A narrativa completa é revisitada pelo portal Metrópoles em uma série especial, Memórias radioativas, que recapitula vítimas, ações públicas e os impactos duradouros. As reportagens destacam lições sobre resposta a emergências e assistência às famílias afetadas.
Sobreviventes
Odesson Alves Ferreira, 32 anos na época da contaminação, teve contato ao manusear o material na casa do irmão. Trabalhou como motorista de ônibus por oito dias durante a contaminação, transportando cerca de mil passageiros por dia. Internado por meses, perdeu parte da mão e foi submetido a reconstrução de tecidos. Hoje atua como ativista pelos direitos das vítimas e vive no interior de Goiás.
Lourdes das Neves, mãe de Leide das Neves, viu a filha morrer e a residência ser devastada pela contaminação. Ela recebeu moradia governamental em Aparecida de Goiânia e, aos 74 anos, cuida do marido que enfrentou depressão profunda. A casa atual foi cedida pelo estado.

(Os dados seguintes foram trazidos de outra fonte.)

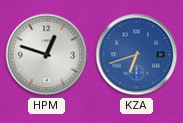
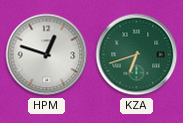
KZA dial: blue -> green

Luiza Odete, tia de Leide, foi exposta quando a sobrinha mostrou a “pedrinha iluminante”. Um pedaço de papel com o material foi passado no pescoço dela, causando lesões graves. Permanece com cicatrizes da contaminação após meses de internação e hoje tem 66 anos.

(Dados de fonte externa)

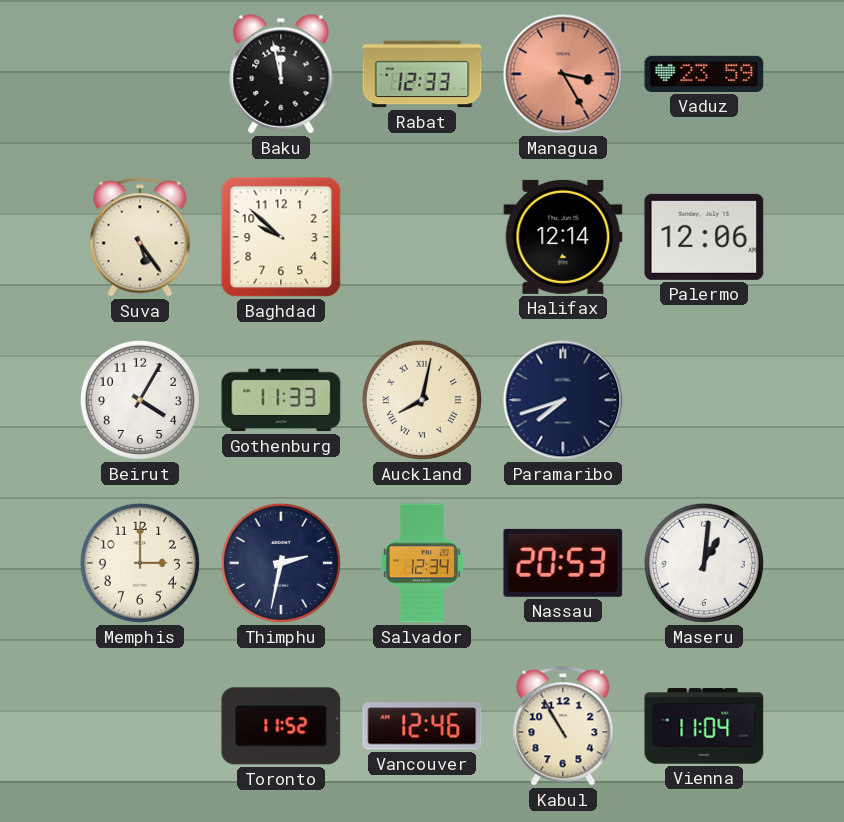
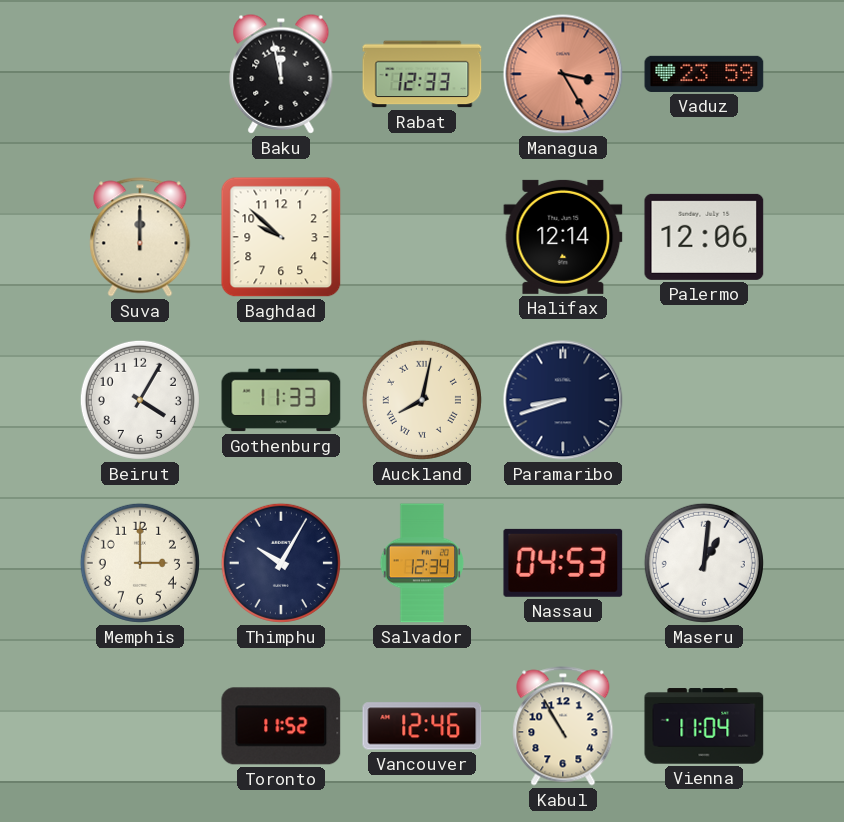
Suva: 5:24 -> 12:00
Paramaribo: 7:42 -> 8:42
Thimphu: 2:32 -> 10:05
Nassau: 20:53 -> 04:53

Geraldo da Silva Pontes, trabalhador de ferro-velho, ajudou a levar a cápsula até a Vigilância Sanitária. Carregou o objeto no ombro por dois quarteirões e também ficou com marcas da radiação. Hoje convive com sequelas físicas da exposição.
Mortes
Leide das Neves Ferreira, de 6 anos, tornou-se símbolo do acidente ao brincar com o pó contaminado e ingerir radiação. Ela faleceu em 23 de outubro de 1987 devido à exposição.
Maria Gabriela Ferreira, esposa de Devair Ferreira e peça-chave ao suspeitar dos efeitos do material, retirou a fonte da circulação. Morreu aos 37 anos, na mesma data de Leide, pela radiação.
Israel Baptista dos Santos, funcionário do ferro-velho, participou da abertura do aparelho e teve contato direto com o pó. Morreu em 27 de outubro de 1987, aos 22 anos.
Admilson Alves de Souza, também trabalhador do ferro-velho, ajudou a desmontar o equipamento. Morreu em 18 de outubro de 1987, aos 18 anos, pela exposição.
Devair Alves Ferreira, dono do ferro-velho, sobreviveu aos impactos iniciais, mas faleceu aos 43 anos, em 1994, de cirrose hepática. A tragédia associou-se a depressão e alcoolismo na sequência.
Ivo Ferreira, pai de Leide, morreu 15 anos após o acidente devido a enfisema pulmonar, agravado pelo tabagismo e pelos efeitos da radiação. Ele enfrentou depressão e sofrimento emocional após a perda da filha.